Sir, - There has been a lot of focus on education in the media recently. However, none of it has focused on the plight of the teaching principal in national schools. Consider his/her situation.
He/she has a huge and bewildering array of tasks and responsibilities:
1. To lead a class, or more likely multiple classes.
2. To organise and supervise the workload of other teachers.
3. To organise and supervise the workload of FAS workers or other ancilliary staff.
4. To liaise and meet with parents.
5. To organise and decide what to do with disruptive pupils.
6. To organise and do a share of yard duty which, in a small school, comes up quite frequently.
7. To meet with every visitor to the school from the photographer to the inspector.
8. To attend meetings of the parent/teacher association and to carry out many of its decisions.
9. To attend meetings of the school board of management and to carry out many of its decisions.
10. To keep the school roll books in order.
11. To open the post each day and to attend to it.
12. To attend to any emergency (eg the alarm going off) outside normal school hours.
13. To oversee extra-curricular activities such as football, swimming or music.
14. To oversee minor building work, maintenance of the school boiler etc.
15. To see that the school cleaner is doing a good job.
16. To develop a school plan.
17. To see that the new curriculum is being introduced and implemented.
18. To see that the Relationships and Sexuality Programme is being introduced and written up.
19. To source finance for computers and to introduce them to the school.
20. To see that the school is adequately supplied with Art and PE equipment, etc.
This is not a comprehensive list but it gives a flavour of the many responsibilities where the buck will always stop with the principal. It is fair to point out that, in all schools, principals will get support for their myriad of tasks from other people like the vice-principal, teachers, other staff, parents and the board of management. Nonetheless, the huge array of tasks frequently lead to serious ill health and early retirement for many teaching principals.
Schools with teaching principals operate with other handicaps. For example, they do not have proper secretarial support. Adequate secretarial support depends on the luck of it being provided through FAS, increasingly unlikely in this Ireland of nearly full employment. What is going to happen if, as predicted, FAS is abolished? From whence will secretaries, classroom assistants and caretakers come when this happens?
In response to this letter, the Irish National Teachers' Organisation will say that it campaigned for an improvement in the situation of teaching principals. True, but sadly, as an INTO member, I have to say that our union was slow to mount such a campaign and much too ready to accept an inadequate offer from the Department of Education.

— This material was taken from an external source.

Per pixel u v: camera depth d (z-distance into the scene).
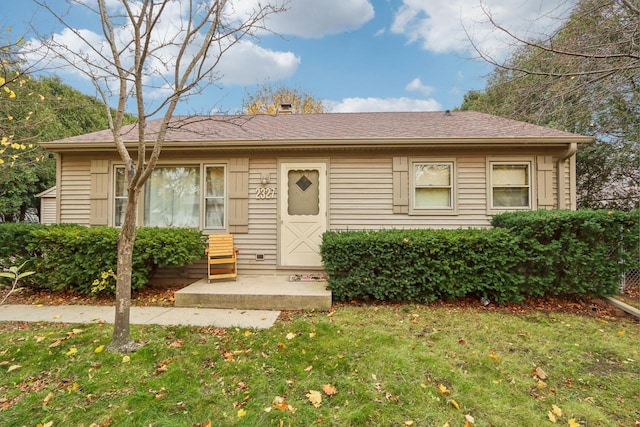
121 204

Most principals in Irish national schools are teaching principals. For their sakes, for the sakes of the pupils in their classrooms, for the sakes of other pupils, staff and parents in such schools this impossible situation must be sorted out. Otherwise, the crisis developing will deepen to the extent that no teacher will agree to take on such a job. - Yours, etc.,
Robert Dowds, (Teaching Principal in a National School, February 1998 to September 2000), Castle Park, Clondalkin, Dublin 22.